BETWEEN THE LINES: Almost a century after the Scopes monkey trial, in which Tennessee high school science teacher John Scopes was found guilty of violating the state’s law against teaching evolution in public schools, the state recently demonstrated that it never learned a damn thing.
In a Christian fundamentalist campaign to impose their extremist religious beliefs on others, the Volunteer State passed a law to allow creationism to be discussed in science classes as a counter concept to evolution that favors the six-day explanation in the Old Testament.
One state senator, who opposed the bill, said the measure “simply dredges up the problems of our past with this bill that will affect our future.”
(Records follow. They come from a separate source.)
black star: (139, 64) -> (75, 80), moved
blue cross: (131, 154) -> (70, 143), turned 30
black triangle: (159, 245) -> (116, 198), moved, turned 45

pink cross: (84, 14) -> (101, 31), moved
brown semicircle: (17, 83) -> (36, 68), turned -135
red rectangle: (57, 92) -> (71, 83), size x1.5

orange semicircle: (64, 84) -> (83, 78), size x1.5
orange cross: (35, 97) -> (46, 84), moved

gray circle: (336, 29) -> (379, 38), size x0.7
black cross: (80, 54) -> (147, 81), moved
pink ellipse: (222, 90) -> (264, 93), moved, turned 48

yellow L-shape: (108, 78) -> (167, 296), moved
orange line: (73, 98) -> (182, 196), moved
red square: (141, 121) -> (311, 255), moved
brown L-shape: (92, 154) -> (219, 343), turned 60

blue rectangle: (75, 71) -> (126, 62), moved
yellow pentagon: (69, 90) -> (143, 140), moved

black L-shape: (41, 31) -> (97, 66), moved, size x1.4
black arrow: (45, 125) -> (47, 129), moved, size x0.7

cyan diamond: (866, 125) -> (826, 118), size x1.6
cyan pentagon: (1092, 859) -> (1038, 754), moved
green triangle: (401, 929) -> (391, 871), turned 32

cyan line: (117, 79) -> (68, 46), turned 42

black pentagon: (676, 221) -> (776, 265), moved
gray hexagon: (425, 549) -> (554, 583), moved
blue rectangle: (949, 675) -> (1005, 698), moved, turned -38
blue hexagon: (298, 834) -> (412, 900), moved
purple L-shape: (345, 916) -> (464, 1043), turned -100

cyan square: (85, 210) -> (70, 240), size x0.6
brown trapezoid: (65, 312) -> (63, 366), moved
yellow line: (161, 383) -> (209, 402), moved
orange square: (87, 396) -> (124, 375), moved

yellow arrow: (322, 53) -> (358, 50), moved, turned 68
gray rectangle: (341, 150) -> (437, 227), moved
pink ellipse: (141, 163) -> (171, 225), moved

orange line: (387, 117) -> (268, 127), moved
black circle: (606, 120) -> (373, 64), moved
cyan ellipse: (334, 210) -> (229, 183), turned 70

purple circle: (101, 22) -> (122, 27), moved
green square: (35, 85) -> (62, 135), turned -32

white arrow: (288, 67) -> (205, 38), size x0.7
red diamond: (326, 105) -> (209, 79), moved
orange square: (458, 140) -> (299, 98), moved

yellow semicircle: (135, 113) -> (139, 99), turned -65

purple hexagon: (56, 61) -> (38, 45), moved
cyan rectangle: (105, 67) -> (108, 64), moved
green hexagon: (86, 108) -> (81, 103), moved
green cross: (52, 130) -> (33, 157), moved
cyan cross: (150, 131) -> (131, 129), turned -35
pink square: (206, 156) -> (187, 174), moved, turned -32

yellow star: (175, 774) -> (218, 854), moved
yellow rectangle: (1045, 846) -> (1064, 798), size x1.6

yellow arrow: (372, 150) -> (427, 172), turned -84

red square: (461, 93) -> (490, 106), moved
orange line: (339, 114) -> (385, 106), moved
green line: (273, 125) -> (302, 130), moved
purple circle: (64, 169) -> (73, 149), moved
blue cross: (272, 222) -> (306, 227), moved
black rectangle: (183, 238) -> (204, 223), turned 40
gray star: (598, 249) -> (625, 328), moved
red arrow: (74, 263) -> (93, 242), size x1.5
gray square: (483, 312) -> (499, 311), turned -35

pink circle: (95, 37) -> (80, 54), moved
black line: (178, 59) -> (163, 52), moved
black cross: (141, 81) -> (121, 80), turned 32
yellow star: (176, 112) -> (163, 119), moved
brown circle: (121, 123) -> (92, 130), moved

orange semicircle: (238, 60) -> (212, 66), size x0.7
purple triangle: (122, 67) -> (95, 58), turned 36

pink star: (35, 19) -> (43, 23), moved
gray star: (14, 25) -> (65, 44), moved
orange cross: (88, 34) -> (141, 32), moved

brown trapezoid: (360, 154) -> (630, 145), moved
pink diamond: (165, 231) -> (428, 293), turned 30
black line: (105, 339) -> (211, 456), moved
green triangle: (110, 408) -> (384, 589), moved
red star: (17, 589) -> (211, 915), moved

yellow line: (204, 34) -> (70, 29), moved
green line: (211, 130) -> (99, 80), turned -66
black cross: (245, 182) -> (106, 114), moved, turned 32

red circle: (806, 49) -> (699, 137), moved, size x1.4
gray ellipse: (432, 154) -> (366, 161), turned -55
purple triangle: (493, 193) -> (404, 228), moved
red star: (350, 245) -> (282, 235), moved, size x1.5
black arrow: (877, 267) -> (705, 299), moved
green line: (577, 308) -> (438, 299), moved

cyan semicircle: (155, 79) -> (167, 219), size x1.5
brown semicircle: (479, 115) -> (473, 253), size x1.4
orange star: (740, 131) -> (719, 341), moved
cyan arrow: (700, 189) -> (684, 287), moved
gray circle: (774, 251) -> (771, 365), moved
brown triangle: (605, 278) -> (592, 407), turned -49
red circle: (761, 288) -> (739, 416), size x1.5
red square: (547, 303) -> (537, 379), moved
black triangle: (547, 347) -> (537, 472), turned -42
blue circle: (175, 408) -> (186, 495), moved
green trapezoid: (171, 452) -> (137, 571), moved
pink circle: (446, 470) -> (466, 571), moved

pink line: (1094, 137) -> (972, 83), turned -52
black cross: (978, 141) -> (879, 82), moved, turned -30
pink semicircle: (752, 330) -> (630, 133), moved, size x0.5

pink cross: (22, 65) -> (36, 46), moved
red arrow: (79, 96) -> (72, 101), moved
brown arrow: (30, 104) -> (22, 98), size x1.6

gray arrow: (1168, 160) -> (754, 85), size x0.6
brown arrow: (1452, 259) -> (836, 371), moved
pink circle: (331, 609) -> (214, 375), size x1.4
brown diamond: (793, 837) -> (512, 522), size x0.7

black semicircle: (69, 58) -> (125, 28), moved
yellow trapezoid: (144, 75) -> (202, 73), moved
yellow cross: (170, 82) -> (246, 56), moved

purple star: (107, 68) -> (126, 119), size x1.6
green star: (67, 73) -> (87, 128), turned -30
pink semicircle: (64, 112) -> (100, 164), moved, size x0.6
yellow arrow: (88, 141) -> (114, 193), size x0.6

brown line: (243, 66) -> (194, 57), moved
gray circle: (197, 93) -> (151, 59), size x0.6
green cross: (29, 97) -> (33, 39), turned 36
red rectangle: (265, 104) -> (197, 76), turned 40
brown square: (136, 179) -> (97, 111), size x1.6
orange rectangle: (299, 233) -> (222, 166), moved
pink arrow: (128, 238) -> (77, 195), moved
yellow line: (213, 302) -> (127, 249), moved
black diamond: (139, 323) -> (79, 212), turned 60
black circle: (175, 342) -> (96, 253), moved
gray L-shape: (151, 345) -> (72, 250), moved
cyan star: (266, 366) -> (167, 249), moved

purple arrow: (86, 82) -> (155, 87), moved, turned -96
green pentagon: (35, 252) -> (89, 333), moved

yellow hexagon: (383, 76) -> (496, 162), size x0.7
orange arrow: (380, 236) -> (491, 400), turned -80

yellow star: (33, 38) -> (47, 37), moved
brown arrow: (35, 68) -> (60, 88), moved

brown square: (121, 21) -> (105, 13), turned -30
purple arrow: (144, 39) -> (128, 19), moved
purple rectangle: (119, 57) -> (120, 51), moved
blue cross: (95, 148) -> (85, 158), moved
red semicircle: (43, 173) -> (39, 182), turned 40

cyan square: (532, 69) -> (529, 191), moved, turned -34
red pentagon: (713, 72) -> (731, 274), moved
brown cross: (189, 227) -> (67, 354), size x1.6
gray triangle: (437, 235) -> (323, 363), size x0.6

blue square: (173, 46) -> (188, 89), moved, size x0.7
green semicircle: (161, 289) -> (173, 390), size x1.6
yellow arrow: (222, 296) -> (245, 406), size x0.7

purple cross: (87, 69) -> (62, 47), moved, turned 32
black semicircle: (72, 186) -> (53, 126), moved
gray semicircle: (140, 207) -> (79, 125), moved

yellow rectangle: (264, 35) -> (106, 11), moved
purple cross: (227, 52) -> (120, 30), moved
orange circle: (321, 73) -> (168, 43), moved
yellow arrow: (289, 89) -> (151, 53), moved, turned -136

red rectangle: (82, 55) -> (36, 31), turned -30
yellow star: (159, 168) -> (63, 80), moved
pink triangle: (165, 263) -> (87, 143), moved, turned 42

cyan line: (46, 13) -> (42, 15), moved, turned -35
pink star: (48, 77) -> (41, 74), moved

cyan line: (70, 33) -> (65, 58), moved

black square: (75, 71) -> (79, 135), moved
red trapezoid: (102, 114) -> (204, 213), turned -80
Critics, such as the ACLU and the state’s teachers union, said that contesting evolution “is miseducation and good teachers know that.”
The measure, which passed late in March by a 3-to-1 margin, protects public school teachers, who choose to teach creationism alongside evolution. However, the setback opens a Pandora’s Box that embraces the denial of other conventions, such as climate change, despite the vast amount of facts supporting it by an overwhelming majority of experts around the globe.
Governor Bill Haslam’s signature was not required for the legislation to be enacted, so he sat idly by and allowed it to become law last week.
Two years ago, conservative Christians targeted “left-wing, academia-influenced” social studies textbooks in Texas. At the time, the state’s 15-member Board of Education — comprised of five Democrats and 10 Republicans, seven who were considered social conservatives — approved changes to not only cast doubt on evolution, but to suggest that the Founding Fathers wanted this nation to be guided by Christian principles, not the separation of church and state that became an essential component of the Bill of Rights.
There are some defensible Judeo-Christian principles, such as do unto others as you would have others do unto you, that are the basis for reasonable laws relating to moral behavior, but in a diverse America, religious values, for the most part, should not impact public education.
Centuries before Darwin, Galileo put science and religion in the proper perspective when he said: “I do not feel obliged to believe that the same God who has endowed us with sense, reason and intellect has intended us to forego their use.”
As the president stressed in his State of the Union speech back in January, this nation lags terribly in students graduating from colleges and universities with degrees in science and technology. Consequently, this campaign by an agenda-directed pressure group at a time when the American economy and global competition to a great extent depends upon those two fields, is irresponsible because, rather than improving science education and giving our children the most up-to-date scientific information possible, it focuses on ancient beliefs that have long been abandoned.
Let’s just hope — and pray, if you think it would help — that this endeavor doesn’t mushroom to hold back educational progress in other states or, worse, give conservative Christian blocs the zeal to attempt to reverse other sound educational theories with which they disagree.
Charles Darwin, whose findings in the 19th century sparked this debate, Clarence Darrow, who defended Scopes, and John Scopes, must be turning over in their graves.
Creationism is plainly a religious tenet with its reasoning on this matter only substantiated by the biblical account. It should not become subject matter in public school science classes — and such a measure wouldn’t stand a chance in hell of ever becoming law in New York or most states. Religious fundamentalists may have the clout to sway elected and school officials in a few Bible Belt states, but, for the most part, the topic deserves to be confined to Sunday morning sermons.
Conservative factions may feel a sense of righteousness as they reject facts behind the theory of evolution and other established scientific evidence, but they have no business monkeying around trying to force their principles into public education curricula. Nevertheless, if they continue to challenge practical science, they just might find on course to sail off the ends of the Earth.
Neil S. Friedman is a veteran reporter and photographer, and spent 15 years as an editor for a Brooklyn weekly newspaper. He also did public relations work for Showtime, The Rolling Stones and Michael Jackson. Friedman contributes a weekly column called “Between the Lines” on life, culture and politics in Sheepshead Bay.